If Military Robots Are Really Going To Be A Thing, They Need To Have Morals
As I'm certain you're all well aware by now, there's recently been a concerted effort on the international stage to fight against 'killer robots' in the military; autonomous weapons platforms which can identify and attack human targets without requiring any sort of human intervention. It's not exactly difficult to see why such technology makes people nervous: the idea of a robot that can target and kill a person without guidance is a bit of a disturbing concept, which raises a number of troubling ethical and philosophical questions.

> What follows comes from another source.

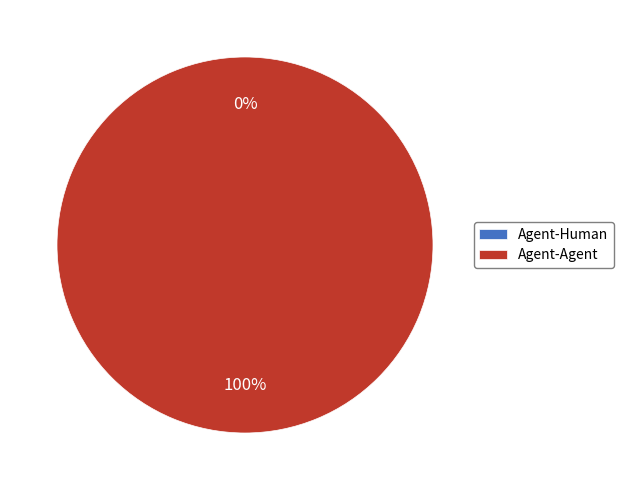

Combined, what portion of the pie is Agent-Human and Agent-Agent?

100.0%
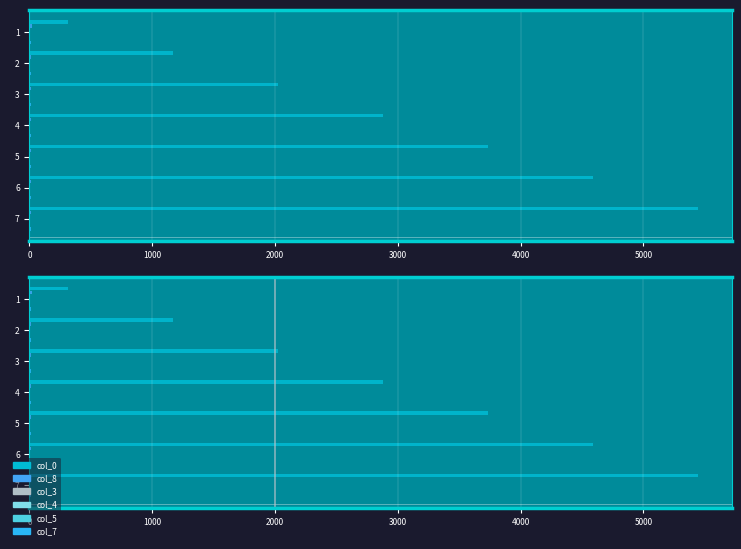

What is the value of the col_5 bar at the 3rd from the left?

0.1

A lot of folks feel that there's really no compromise to be had here - either we rid ourselves of the murderous machines now, or we allow them to proliferate to the point that they basically become the new landmine. The United States Office Of Naval Research feels differently. They believe that the solution to the killer robot problem doesn't lie in disallowing them entirely - it lies in teaching them what to kill, and when.
In short, it lies in teaching them morality - which may well be the most human of all thought processes.

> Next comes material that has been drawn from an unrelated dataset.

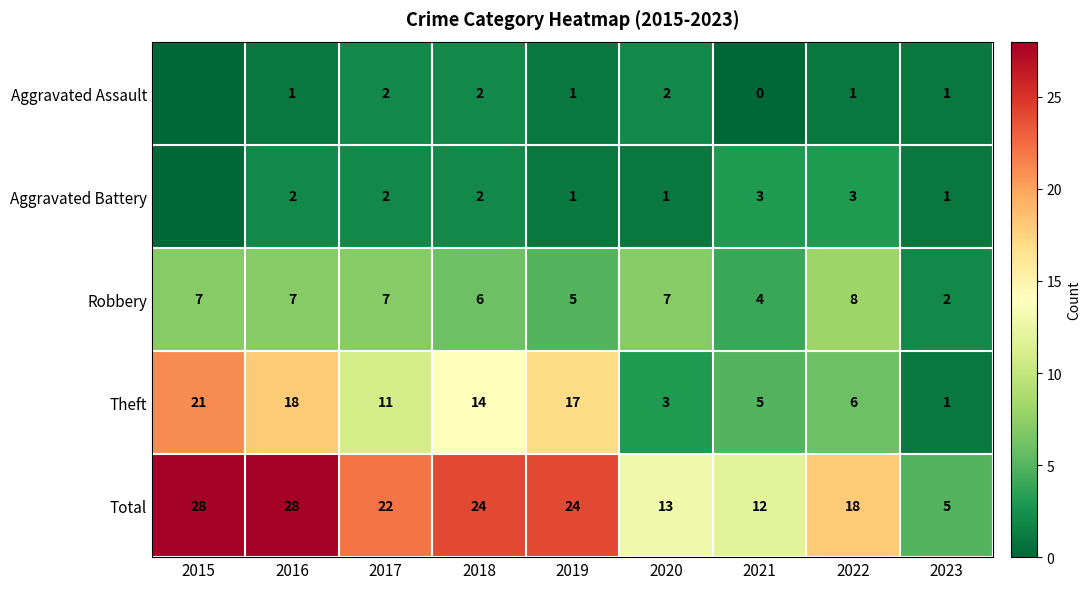

How many data points in Total are less than 22?

4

Given that robots are still a long ways away from being close to human, that doesn't exactly sound like an easy task, does it? How exactly does one teach a machine right from wrong? It can't simply be as easy as instilling in them Asimov's Three Laws of Robotics, can it?
In order to find out, the ONR will award $7.5 million in grant money to university researchers from Tufts, Brown, Yale, Georgetown, and Rensselaer Polytechnic Institute. Researchers from all of these institutions will be looking into how they can build a sense of right and wrong into autonomous robots; how they can teach robots to consider the consequences of their actions.

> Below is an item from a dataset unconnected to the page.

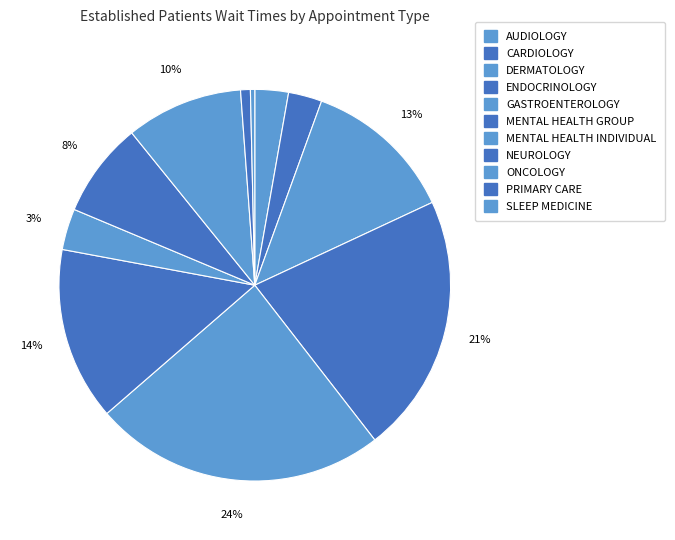

How many segments does this pie chart have?

11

"Even though today's unmanned systems are ‘dumb' in comparison to a human counterpart, strides are being made quickly to incorporate more automation at a faster pace than we've seen before," explained ONR Director of Cognitive Science Paul Bello to Defense One. "For example, Google's self-driving cars are legal and in-use in several states at this point. As researchers, we are playing catch-up trying to figure out the ethical and legal implications. We do not want to be caught similarly flat-footed in any kind of military domain where lives are at stake."
Currently, the United States military has a full prohibition on lethal automatons, and even semi-autonomous robots are restricted from selecting or engaging any targets not previously rung through by a human operator. What that means is that if the human operator is cut off, the robots will simply...cease in their duties. Of course, problems of morality extend far beyond the battlefield, Bello continued.
"Even if such systems aren't armed, they may still be forced to make moral decisions," explained Bello. A rescue bot, for example, might be forced to decide who needs to be evacuated first, while a medical robot may need to choose between two patients. Without moral reasoning, these machines can't be expected to make such decisions.
But...how is it even possible to code something like morality? After all, we haven't even gotten emotions down. What we see our robots expressing isn't real - it's a facsimile, an approximation of the real thing.
In short, moral agency is one of the most fundamental elements of the human experience, and robots are still struggling with the ability to feel and think on their own. How can they be expected to understand ethics? According to Yale Technology And Ethics Study Group Chair Wendell Wallach, the first step is to approach the problem with a moral framework.
"There's operational morality, functional morality, and full moral agency," he explained. "Operational morality is what you already get when the operator can discern all the situations that the robot may come under and program in appropriate responses... Functional morality is where the robot starts to move into situations where the operator can't always predict what [the robot] will encounter and [the robot] will need to bring some form of ethical reasoning to bear."
It won't be that easy, naturally - agency isn't really something you can just 'program.' It requires an understanding of the people around you. It requires a knowledge of what it means to suffer. It requires the capacity to genuinely care, and that's something which robots aren't going to have for a very, very long time.
Still, once we finally do code morality and empathy into our machines - I'm of the belief that it'll happen eventually, we just need a sufficiently unhinged eccentric genius to bring it about - they might actually become better at making ethical choices than humans. Scary thought, isn't it? What happens when our robots are better at being human than we are?